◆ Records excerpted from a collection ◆
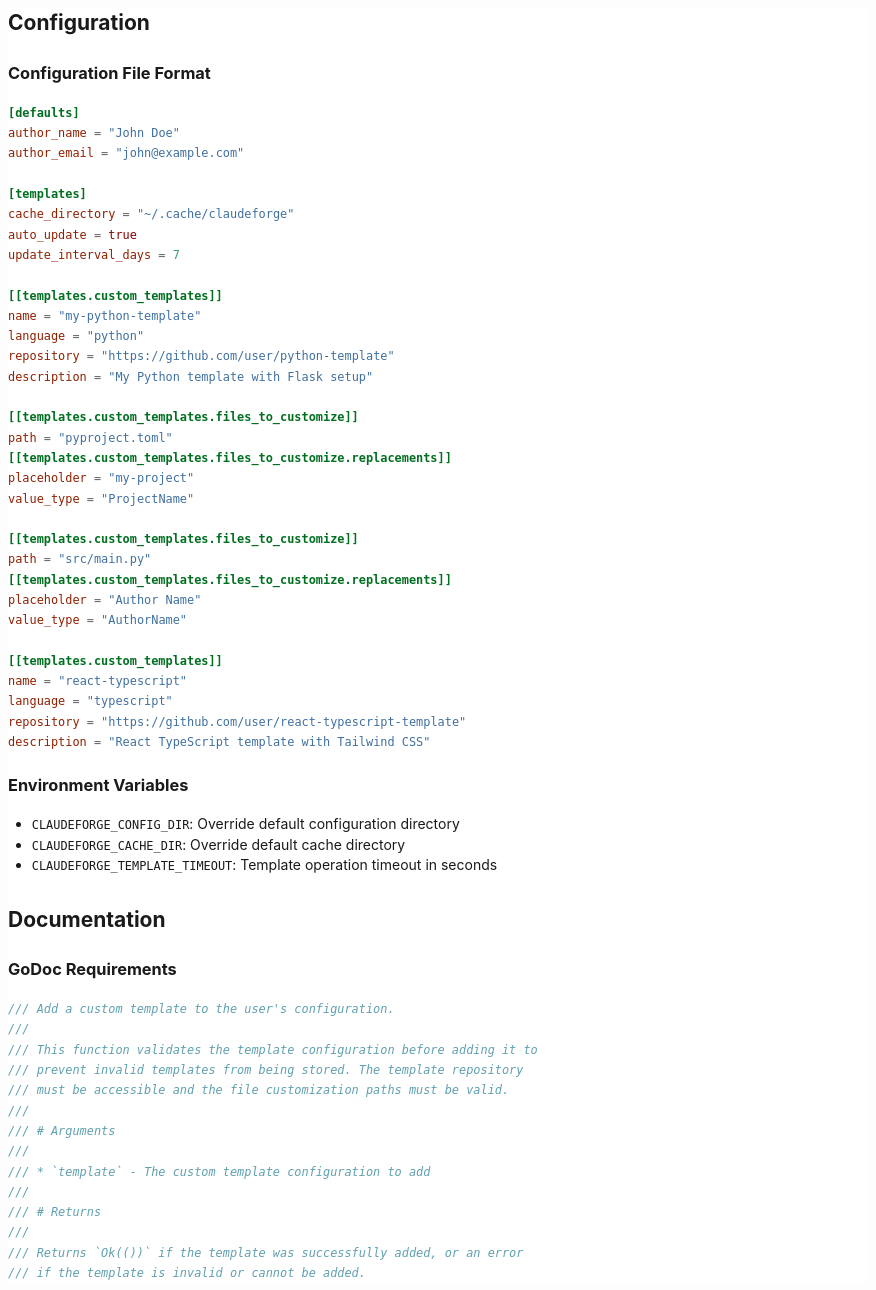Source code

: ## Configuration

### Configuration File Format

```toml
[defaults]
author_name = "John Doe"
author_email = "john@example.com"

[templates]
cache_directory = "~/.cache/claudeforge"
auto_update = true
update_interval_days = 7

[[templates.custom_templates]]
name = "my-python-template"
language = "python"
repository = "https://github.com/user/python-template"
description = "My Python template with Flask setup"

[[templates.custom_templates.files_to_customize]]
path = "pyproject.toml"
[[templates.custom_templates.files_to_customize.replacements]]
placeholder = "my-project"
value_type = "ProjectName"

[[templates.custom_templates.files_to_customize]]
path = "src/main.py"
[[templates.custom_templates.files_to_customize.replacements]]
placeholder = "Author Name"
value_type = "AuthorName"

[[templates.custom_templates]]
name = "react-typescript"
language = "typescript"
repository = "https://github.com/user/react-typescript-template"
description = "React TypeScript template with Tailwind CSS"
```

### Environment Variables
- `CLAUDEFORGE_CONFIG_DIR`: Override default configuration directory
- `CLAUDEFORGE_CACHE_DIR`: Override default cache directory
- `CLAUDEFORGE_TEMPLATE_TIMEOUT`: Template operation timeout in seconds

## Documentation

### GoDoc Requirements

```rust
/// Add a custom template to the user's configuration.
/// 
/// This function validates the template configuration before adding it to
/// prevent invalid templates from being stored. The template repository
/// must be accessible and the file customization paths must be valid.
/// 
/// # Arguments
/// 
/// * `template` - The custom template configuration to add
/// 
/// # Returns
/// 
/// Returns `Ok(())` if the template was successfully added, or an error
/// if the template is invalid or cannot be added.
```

◆ WORK REQUIRED ◆
Filter the records for lines holding the string "added". Copy each one.

◆ RESULT ◆
/// Returns `Ok(())` if the template was successfully added, or an error
/// if the template is invalid or cannot be added.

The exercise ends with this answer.